Earlier this week I noticed this tweet from Business Insider’s Henry Blodget:
“RT @SullyCNBC: I've interviewed many successful people over the years. Many began with nothing. ALL shared one trait—optimism.”
Blodget, of course, was retweeting a comment by CNBC’s Brian Sullivan, whose tweet sparked a conversation among his followers and was retweeted more than 30 times.
Later that day I saw this report on Gawker, a video called “This is Water,” tied to the audio of a 2005 commencement speech at Kenyon College by the late novelist David Foster Wallace. The speech is about empathy, and perseverance, and outlook on life and career. It’s inspiring and well worth listening to.
Both the tweet from Blodget and the Gawker story got me thinking about the notion of optimism in marketing and communications. That simple concept—a worldview, a sense of the glass being half full—is a powerful tool, and one that people tend to underestimate. People respond to optimism in very real ways. Of course, when you talk about optimism, you can also get very new age-y, but that’s not what I’m talking about.
I’m talking about how an intangible thing—an attitude or approach—can be converted to very real, tangible results, in both careers and communications.
Consider this report on the declining deficit, and how all the U.S. economy needs to take off is a sense of optimism.
Or this one, where a sense of optimism among global business executives led to their believing that their marketing efforts and sales would improve.

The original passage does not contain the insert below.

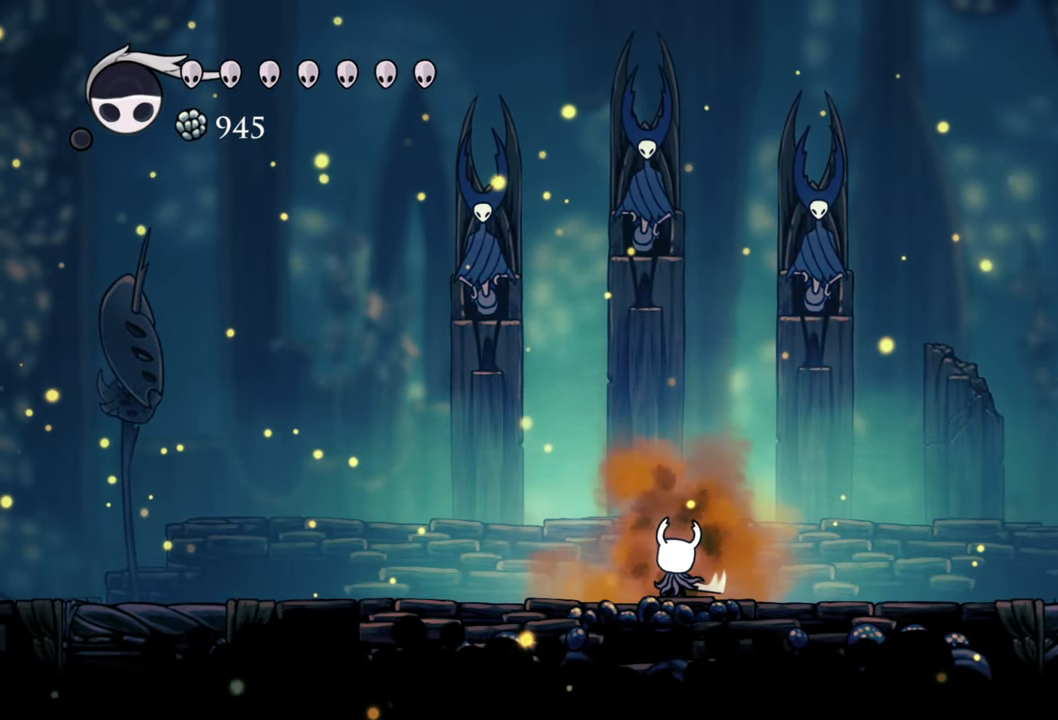
{"buttons": [], "events": []}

So why is it, then, that the pessimists and the cynics often have the aura of credibility? Even in Blodget’s Twitter conversation, someone said that on Wall Street, the bears are viewed as the smart ones. But data, and plenty of examples in the field of communications suggest that optimism is a legitimate PR strategy. Take this study by Margaret Greenberg, president of a Connecticut consulting firm, and Dana Arakawa, who, with Greenberg, is a graduate of the Master of Applied Positive Psychology program at the University of Pennsylvania.
The report showed that optimistic managers are more likely to be engaged managers, who are more likely to engage employees; engaged employees, in turn, are more optimistic and productive than disengaged employees, and their increased productivity increases profitability.
A report in PR News illustrates the point: Maytag, in the middle of a product recall, launched a Facebook page with the explicit objective of turning negative feedback into positive dialogue. The result? The Maytag Facebook page went from 400 disenchanted fans to 42,000 fans (at of the time of our report).
• Throughout the period analyzed, engagement spiked by 4,000%.
• Maytag’s “Big Game” sweepstakes increased likes by 5,000 and ultimately began the wave of engagement.
• The “Faces” gallery received more than 12,000 submissions.
• Money wrote an article that mentioned a positive customer service interaction on Maytag’s Facebook page.
The takeaway for PR pros? It’s simple: build a campaign (and a career) through a positive outlook, an empathetic approach and an optimistic demeanor, and watch as markets and stakeholders respond with increased engagement. Everyone wants to associate with a contented person and a positive vibe.